__TASK INSTRUCTIONS__. Reproduce verbatim the lines of the material starting at the line containing "TREND( ), Sales" and ending at the line containing "Approximately how many", with both of those lines included.

__SOURCE RECORDS__.
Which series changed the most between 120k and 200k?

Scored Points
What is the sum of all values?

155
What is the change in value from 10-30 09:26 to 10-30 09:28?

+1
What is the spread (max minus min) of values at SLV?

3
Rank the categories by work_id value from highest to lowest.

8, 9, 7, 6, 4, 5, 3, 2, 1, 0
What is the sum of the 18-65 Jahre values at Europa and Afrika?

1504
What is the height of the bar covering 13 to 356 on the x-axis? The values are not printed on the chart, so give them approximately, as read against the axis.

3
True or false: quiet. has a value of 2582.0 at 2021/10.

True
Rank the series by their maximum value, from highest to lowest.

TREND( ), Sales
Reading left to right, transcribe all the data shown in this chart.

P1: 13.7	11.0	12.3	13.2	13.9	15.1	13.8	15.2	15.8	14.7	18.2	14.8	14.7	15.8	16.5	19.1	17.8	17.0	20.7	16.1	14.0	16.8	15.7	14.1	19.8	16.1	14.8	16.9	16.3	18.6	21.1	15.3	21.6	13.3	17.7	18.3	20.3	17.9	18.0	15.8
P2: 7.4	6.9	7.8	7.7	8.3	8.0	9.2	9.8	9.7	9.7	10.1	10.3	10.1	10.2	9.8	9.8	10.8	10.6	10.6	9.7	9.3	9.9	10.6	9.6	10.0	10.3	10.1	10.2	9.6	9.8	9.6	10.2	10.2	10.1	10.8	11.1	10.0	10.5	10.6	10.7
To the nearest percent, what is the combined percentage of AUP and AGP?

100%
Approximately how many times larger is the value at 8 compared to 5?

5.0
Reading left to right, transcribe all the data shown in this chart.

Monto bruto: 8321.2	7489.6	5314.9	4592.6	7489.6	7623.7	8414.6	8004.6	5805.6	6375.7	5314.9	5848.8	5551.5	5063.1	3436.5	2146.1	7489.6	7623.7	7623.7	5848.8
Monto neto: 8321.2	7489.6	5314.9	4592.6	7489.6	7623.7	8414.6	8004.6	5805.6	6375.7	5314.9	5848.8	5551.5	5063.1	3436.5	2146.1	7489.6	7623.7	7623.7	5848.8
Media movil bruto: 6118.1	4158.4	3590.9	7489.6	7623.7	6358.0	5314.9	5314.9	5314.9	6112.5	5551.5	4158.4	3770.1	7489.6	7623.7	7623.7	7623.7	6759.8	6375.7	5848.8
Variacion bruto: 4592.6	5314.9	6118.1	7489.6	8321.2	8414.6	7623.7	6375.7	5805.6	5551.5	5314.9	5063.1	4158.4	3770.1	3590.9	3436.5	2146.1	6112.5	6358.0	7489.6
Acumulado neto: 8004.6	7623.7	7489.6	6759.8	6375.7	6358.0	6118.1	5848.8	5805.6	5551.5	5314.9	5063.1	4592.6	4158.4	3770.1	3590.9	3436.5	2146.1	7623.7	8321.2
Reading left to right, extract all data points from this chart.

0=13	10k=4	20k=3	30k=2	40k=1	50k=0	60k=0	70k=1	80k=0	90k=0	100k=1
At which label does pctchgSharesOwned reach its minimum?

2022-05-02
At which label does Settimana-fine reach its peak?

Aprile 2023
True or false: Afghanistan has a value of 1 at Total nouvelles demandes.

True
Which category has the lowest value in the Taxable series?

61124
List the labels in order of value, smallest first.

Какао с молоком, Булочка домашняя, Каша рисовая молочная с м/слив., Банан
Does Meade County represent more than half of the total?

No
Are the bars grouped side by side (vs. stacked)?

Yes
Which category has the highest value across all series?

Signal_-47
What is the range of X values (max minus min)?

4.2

__REPLY TO THE TASK__.
TREND( ), Sales
Reading left to right, transcribe all the data shown in this chart.

P1: 13.7	11.0	12.3	13.2	13.9	15.1	13.8	15.2	15.8	14.7	18.2	14.8	14.7	15.8	16.5	19.1	17.8	17.0	20.7	16.1	14.0	16.8	15.7	14.1	19.8	16.1	14.8	16.9	16.3	18.6	21.1	15.3	21.6	13.3	17.7	18.3	20.3	17.9	18.0	15.8
P2: 7.4	6.9	7.8	7.7	8.3	8.0	9.2	9.8	9.7	9.7	10.1	10.3	10.1	10.2	9.8	9.8	10.8	10.6	10.6	9.7	9.3	9.9	10.6	9.6	10.0	10.3	10.1	10.2	9.6	9.8	9.6	10.2	10.2	10.1	10.8	11.1	10.0	10.5	10.6	10.7
To the nearest percent, what is the combined percentage of AUP and AGP?

100%
Approximately how many times larger is the value at 8 compared to 5?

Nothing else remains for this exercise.